For example, the north European states, Germans, in particular, must resign themselves to subsidizing the Mediterranean nations for years to come, working a hard work ethic while they watch their wards live an easier one. But it can be accomplished; New England has been subsidizing Mississippi for more than a century, and Appalachia has been fighting the rest of the country's wars for them since 1860. The South was always more feudal, had a more distinct class system, had a culture of upper-class military schools, whereas the North had a background of largely religious reasons for emigrating to the New World. Lincoln, for example, was an ardent Whig, which in those days meant an advocate of helping commerce by the intervention of government. That is essentially a 17th Century French idea, said to originate with Cardinal Mazarin and Jean-Baptiste Colbert. Whether it is useful to continue the same idea for four later centuries is an emotional issue in a class with our own reluctance to change a word of the Constitution. There is even a shadow of present concern that Americans will have so forgotten the lessons of free interstate commerce that they might somehow surrender it for some other blandishment. Certainly, free international trade has its enemies. The abolition of slavery was, of course, an overdue achievement, too, but perhaps our long slog toward equal rights has allowed this second crusade to overshadow the history of what really was the main one. In case anyone feels impelled to start a quarrel about this viewpoint, let me remind him that Quakers started the abolition movement, right here in Philadelphia, and have nothing to apologize about, for maintaining the Union was a more important justification for Civil War that was the abolition of slavery.

{Jean-Baptiste Colbert}
Jean-Baptiste Colbert

With the American Civil War repeatedly reminding us how dangerous it can be for even unified nations to disagree about vital regional issues, it is useful to review such American inter-state friction even closer to the time of unification, namely the repayment of Revolutionary War debts.

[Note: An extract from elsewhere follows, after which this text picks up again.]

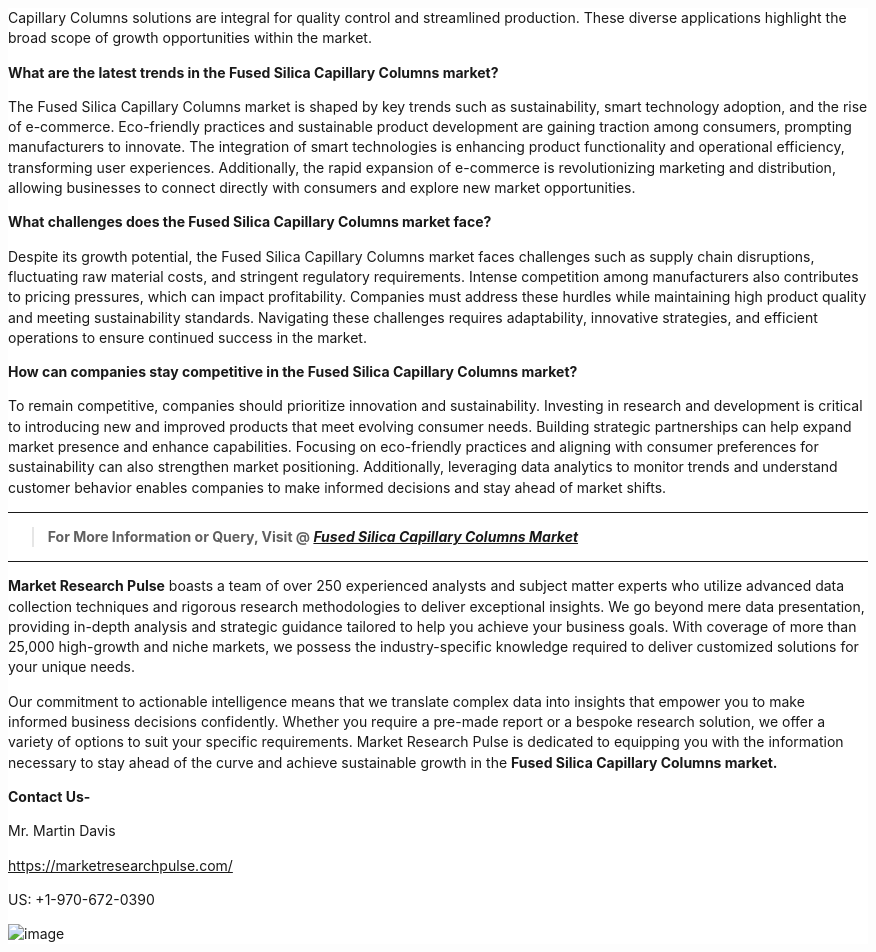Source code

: Capillary Columns solutions are integral for quality control and streamlined production. These diverse applications highlight the broad scope of growth opportunities within the market.</p><p><strong>What are the latest trends in the Fused Silica Capillary Columns market?</strong></p><p>The Fused Silica Capillary Columns market is shaped by key trends such as sustainability, smart technology adoption, and the rise of e-commerce. Eco-friendly practices and sustainable product development are gaining traction among consumers, prompting manufacturers to innovate. The integration of smart technologies is enhancing product functionality and operational efficiency, transforming user experiences. Additionally, the rapid expansion of e-commerce is revolutionizing marketing and distribution, allowing businesses to connect directly with consumers and explore new market opportunities.</p><p><strong>What challenges does the Fused Silica Capillary Columns market face?</strong></p><p>Despite its growth potential, the Fused Silica Capillary Columns market faces challenges such as supply chain disruptions, fluctuating raw material costs, and stringent regulatory requirements. Intense competition among manufacturers also contributes to pricing pressures, which can impact profitability. Companies must address these hurdles while maintaining high product quality and meeting sustainability standards. Navigating these challenges requires adaptability, innovative strategies, and efficient operations to ensure continued success in the market.</p><p><strong>How can companies stay competitive in the Fused Silica Capillary Columns market?</strong></p><p>To remain competitive, companies should prioritize innovation and sustainability. Investing in research and development is critical to introducing new and improved products that meet evolving consumer needs. Building strategic partnerships can help expand market presence and enhance capabilities. Focusing on eco-friendly practices and aligning with consumer preferences for sustainability can also strengthen market positioning. Additionally, leveraging data analytics to monitor trends and understand customer behavior enables companies to make informed decisions and stay ahead of market shifts.</p><hr /><blockquote><p><strong>For More Information or Query, Visit @&nbsp;<em><a href="https://marketresearchpulse.com/report/135845/fused-silica-capillary-columns-market?utm_source=Linkedin&utm_medium=112">Fused Silica Capillary Columns Market</a></em></strong></p></blockquote><hr /><p><strong>Market Research Pulse</strong> boasts a team of over 250 experienced analysts and subject matter experts who utilize advanced data collection techniques and rigorous research methodologies to deliver exceptional insights. We go beyond mere data presentation, providing in-depth analysis and strategic guidance tailored to help you achieve your business goals. With coverage of more than 25,000 high-growth and niche markets, we possess the industry-specific knowledge required to deliver customized solutions for your unique needs.</p><p>Our commitment to actionable intelligence means that we translate complex data into insights that empower you to make informed business decisions confidently. Whether you require a pre-made report or a bespoke research solution, we offer a variety of options to suit your specific requirements. Market Research Pulse is dedicated to equipping you with the information necessary to stay ahead of the curve and achieve sustainable growth in the <strong>Fused Silica Capillary Columns market.</strong></p><p><strong>Contact Us-</strong></p><p>Mr. Martin Davis</p><p>https://marketresearchpulse.com/</p><p>US: +1-970-672-0390</p>
![image](https://github.com/user-attachments/assets/f64d676c-1968-4047-aca7-d6a403c3ec4d)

Here, the American post-unification memories were still about the same as pre-unification. Essentially, only the legal documents had changed very much. Secretary of the Treasury Alexander Hamilton was trying to arrange equitable federal assumption of all thirteen state war debts after Virginia had already paid off its bonds and obviously had thus given up the leverage of refusing to pay them. Virginia at that time was the largest of the component states, and because George Washington was President, Virginia was politically very powerful. But submerged within the now more powerful national government and subject to its rules, Virginians were now in quite a new position. Because Hamilton was trying to establish a good international credit reputation for the new national government, and because he wanted to acquire a creditor's power over all the states, he was anxious for the federal government to assume all state debts. Naturally, Virginians believed they would not have paid off the bonds if they had known this was coming. That's different in this case from knowing the rules before they acted. Imaginative alternatives were limited because the recent war had left no money in any treasury, or even likelihood that foreigners would extend credit. Because the Europeans chose to create monetary union as a step toward political union, the problem confronted European negotiators who were still positioned on behalf of independent sovereign states. The Greek government was skirting close to default on its bonds, whereas in the other case the

The solution reached was to mollify Virginia with a political plum, the location of the Nation's capital named Washington across the Potomac from George Washington's home, potentially directing the flow of Atlantic trade to the Potomac and to Virginia. Philadelphia was intensely displeased, and there are remarkably few statues and mementos to Virginia patriots to be found in that city, even today. However, the political maneuver remains as a classic; when negotiations reach an impasse on some central issue, try to balance the political debt with arrangements which have little to do with the issues at hand. In the case of the European Union, the Greeks have no money and probably can never repay the present bailouts, let alone any extra future indebtedness. Because of the recent international recession, other sources of funds from unrelated nations may well be unavailable. Argentina has recently nationalized a huge Spanish oil developer operating on the Argentine property, so there is a question whether the Spanish banking system is affected in some way that will further strain the Greek default, and thus further drying up sources of European credit. China is beginning to show signs of the Liquidity Trap, where ample funds are available in its banks but no one wishes to borrow money to build facilities, to produce goods, which the Chinese may not be able to sell. So, there are signs available to even the casual observer that it may simply not be possible to find the money to finance another Greek bailout, except to go back to the Germans. Since Adolph Hitler within recent memory had come close to conquering all of Europe militarily, there is understandable reluctance to appeal to Germany to become the rescuer of Europe, financially. The situation thus comes close to crying out for a solution that benefits some rescuer other than Germany, or which benefits Germany in some way that is not monetary. Like it or not, Germany has already rescued East Germany once, Greece at least twice, and can expect several more decades of subsidizing its less provident fellow Europeans. It is getting to be time for the rest of Europe to express its gratitude in some tangible, visible way.